Exercise instructions -
For the data that follows, give the number of lines in which "Sort" appears. Add nothing to it.

Entries provided -
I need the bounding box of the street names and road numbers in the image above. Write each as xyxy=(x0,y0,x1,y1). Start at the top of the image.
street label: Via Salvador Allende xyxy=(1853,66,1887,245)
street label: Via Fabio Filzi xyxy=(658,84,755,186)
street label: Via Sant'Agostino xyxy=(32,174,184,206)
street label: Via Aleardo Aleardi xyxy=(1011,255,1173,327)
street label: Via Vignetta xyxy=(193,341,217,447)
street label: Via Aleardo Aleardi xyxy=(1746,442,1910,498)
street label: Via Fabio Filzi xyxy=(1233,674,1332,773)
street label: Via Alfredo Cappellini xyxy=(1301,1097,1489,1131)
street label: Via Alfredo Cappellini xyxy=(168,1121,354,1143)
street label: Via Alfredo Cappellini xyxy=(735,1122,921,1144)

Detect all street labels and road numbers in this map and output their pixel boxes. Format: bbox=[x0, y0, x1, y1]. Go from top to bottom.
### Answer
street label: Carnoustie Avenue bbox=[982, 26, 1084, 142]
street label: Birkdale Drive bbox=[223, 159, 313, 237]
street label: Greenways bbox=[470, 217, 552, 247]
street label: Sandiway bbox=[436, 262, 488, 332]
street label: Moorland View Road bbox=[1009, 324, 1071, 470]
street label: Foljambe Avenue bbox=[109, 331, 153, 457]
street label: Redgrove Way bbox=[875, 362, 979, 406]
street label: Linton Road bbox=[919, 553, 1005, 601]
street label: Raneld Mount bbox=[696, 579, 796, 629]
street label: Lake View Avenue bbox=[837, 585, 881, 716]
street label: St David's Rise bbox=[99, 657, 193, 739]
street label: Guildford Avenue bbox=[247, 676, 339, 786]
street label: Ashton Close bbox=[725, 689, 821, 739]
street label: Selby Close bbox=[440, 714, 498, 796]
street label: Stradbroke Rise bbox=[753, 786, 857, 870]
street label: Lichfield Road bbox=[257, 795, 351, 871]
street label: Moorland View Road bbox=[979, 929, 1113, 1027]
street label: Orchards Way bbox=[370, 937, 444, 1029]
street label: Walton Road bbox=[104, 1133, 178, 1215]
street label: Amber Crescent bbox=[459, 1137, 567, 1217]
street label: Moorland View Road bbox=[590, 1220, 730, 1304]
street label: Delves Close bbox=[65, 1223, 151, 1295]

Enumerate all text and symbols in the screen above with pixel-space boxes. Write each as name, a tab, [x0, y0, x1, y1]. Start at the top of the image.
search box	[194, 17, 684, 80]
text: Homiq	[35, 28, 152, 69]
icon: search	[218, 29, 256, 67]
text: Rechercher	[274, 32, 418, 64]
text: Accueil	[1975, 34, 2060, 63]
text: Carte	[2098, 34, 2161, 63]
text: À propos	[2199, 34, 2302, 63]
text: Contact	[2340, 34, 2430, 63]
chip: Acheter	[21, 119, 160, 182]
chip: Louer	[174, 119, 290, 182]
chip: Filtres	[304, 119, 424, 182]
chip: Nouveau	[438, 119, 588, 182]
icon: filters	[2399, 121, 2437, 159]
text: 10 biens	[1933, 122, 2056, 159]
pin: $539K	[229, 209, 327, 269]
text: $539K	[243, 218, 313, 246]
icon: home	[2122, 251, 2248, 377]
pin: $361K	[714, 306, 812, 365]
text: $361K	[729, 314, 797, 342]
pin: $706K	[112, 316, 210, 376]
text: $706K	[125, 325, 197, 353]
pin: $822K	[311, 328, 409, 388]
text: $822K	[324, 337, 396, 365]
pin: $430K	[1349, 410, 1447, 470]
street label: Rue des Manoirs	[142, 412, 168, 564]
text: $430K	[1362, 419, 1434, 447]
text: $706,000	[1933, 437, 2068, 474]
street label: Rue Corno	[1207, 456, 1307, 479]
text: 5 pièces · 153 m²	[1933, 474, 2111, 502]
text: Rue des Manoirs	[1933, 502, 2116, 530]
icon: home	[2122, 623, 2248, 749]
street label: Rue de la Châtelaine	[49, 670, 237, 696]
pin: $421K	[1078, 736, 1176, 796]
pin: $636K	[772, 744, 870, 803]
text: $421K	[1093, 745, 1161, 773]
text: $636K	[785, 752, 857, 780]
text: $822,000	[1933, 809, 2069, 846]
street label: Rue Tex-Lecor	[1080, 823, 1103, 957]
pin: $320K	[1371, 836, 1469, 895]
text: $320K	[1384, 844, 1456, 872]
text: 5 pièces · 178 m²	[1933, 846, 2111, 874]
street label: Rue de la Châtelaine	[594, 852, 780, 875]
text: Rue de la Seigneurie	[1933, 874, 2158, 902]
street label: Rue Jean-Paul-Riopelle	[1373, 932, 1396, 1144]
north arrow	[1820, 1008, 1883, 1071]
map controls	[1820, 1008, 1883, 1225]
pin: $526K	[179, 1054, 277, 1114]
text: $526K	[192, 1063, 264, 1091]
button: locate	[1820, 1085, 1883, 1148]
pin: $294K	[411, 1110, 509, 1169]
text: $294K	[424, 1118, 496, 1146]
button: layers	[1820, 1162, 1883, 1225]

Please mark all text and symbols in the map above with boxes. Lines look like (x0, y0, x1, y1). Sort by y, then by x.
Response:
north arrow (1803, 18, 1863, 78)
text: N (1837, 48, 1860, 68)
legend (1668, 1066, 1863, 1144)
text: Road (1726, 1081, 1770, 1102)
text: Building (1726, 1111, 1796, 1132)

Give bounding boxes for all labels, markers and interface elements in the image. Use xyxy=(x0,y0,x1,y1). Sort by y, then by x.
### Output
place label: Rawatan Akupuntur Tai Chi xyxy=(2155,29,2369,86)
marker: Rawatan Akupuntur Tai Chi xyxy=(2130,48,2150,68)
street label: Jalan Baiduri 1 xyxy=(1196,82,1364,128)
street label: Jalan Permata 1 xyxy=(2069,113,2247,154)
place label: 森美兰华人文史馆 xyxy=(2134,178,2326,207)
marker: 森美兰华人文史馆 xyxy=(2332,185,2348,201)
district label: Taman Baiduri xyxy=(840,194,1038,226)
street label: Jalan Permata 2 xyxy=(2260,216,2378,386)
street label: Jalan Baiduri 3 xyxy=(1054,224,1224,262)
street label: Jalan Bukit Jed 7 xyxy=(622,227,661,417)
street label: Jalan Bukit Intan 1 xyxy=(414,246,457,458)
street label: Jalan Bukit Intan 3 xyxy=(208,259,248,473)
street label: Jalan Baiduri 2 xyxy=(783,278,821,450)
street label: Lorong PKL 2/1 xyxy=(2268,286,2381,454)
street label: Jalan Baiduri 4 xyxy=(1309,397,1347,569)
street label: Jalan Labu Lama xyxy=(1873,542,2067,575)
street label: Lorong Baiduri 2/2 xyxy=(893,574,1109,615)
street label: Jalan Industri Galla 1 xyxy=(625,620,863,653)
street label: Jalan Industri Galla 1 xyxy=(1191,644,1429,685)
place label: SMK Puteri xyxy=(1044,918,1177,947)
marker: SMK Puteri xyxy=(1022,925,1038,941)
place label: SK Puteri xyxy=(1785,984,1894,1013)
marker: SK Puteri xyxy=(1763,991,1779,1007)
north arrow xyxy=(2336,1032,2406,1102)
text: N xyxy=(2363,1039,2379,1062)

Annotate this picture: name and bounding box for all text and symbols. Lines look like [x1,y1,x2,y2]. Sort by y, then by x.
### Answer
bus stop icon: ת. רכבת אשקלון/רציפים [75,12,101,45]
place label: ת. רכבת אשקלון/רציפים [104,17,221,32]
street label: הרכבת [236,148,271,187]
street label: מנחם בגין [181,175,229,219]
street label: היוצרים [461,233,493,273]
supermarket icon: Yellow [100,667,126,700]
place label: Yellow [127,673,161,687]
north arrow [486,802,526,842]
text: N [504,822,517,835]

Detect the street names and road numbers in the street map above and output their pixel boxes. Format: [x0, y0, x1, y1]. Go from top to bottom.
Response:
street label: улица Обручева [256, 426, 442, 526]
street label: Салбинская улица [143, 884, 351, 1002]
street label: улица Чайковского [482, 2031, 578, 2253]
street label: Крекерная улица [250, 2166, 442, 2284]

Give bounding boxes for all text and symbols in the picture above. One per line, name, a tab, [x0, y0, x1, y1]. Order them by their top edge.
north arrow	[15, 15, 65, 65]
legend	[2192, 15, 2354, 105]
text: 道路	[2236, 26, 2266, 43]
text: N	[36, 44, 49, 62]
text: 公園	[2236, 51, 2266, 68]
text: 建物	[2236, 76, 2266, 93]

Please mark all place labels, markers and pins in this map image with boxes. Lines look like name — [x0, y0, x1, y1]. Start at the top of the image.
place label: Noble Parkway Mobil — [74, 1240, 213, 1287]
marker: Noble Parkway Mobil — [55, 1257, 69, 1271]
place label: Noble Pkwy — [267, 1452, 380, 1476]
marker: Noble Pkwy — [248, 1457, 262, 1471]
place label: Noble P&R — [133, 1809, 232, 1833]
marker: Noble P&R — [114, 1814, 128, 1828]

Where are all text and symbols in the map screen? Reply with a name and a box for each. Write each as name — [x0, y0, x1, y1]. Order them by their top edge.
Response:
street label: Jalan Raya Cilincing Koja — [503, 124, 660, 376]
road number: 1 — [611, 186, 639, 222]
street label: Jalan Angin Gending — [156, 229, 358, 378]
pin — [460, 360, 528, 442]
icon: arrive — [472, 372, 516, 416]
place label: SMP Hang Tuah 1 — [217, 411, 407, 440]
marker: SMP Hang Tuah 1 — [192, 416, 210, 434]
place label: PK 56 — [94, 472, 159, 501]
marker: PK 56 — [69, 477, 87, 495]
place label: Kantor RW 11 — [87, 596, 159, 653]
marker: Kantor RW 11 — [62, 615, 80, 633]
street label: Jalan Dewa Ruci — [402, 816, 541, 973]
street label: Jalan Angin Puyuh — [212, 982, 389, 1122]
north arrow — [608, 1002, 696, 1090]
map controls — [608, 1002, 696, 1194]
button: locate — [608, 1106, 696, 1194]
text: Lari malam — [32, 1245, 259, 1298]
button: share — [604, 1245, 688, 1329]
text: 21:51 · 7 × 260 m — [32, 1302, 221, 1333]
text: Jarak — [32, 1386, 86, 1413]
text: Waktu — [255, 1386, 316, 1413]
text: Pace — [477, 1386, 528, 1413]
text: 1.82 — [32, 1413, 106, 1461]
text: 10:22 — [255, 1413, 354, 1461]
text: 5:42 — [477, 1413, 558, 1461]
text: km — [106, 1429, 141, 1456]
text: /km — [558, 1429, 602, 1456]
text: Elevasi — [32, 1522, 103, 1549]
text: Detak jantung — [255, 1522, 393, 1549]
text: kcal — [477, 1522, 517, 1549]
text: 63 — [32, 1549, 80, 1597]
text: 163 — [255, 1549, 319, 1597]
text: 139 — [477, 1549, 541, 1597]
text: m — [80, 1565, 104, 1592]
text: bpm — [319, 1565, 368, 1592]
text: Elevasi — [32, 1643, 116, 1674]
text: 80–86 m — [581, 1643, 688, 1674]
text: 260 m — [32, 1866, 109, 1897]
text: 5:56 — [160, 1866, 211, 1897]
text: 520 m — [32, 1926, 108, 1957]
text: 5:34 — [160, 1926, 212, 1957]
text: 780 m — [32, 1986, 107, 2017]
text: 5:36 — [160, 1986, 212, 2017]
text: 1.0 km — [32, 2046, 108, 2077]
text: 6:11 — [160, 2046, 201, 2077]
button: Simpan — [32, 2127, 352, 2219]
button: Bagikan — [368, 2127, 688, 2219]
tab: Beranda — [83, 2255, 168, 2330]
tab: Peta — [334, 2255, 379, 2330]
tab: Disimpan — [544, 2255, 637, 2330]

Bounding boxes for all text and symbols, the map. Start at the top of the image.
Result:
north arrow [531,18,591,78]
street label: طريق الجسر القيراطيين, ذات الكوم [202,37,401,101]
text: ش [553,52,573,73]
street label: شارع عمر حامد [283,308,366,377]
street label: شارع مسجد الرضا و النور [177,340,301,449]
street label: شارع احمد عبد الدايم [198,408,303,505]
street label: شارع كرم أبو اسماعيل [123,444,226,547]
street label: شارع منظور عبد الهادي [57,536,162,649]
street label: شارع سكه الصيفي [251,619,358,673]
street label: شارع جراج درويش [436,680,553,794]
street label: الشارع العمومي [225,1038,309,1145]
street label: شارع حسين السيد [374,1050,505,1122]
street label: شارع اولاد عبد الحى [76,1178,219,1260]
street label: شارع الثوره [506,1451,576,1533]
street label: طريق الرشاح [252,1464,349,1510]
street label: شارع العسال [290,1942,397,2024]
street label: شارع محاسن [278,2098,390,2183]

Response to the exercise -
3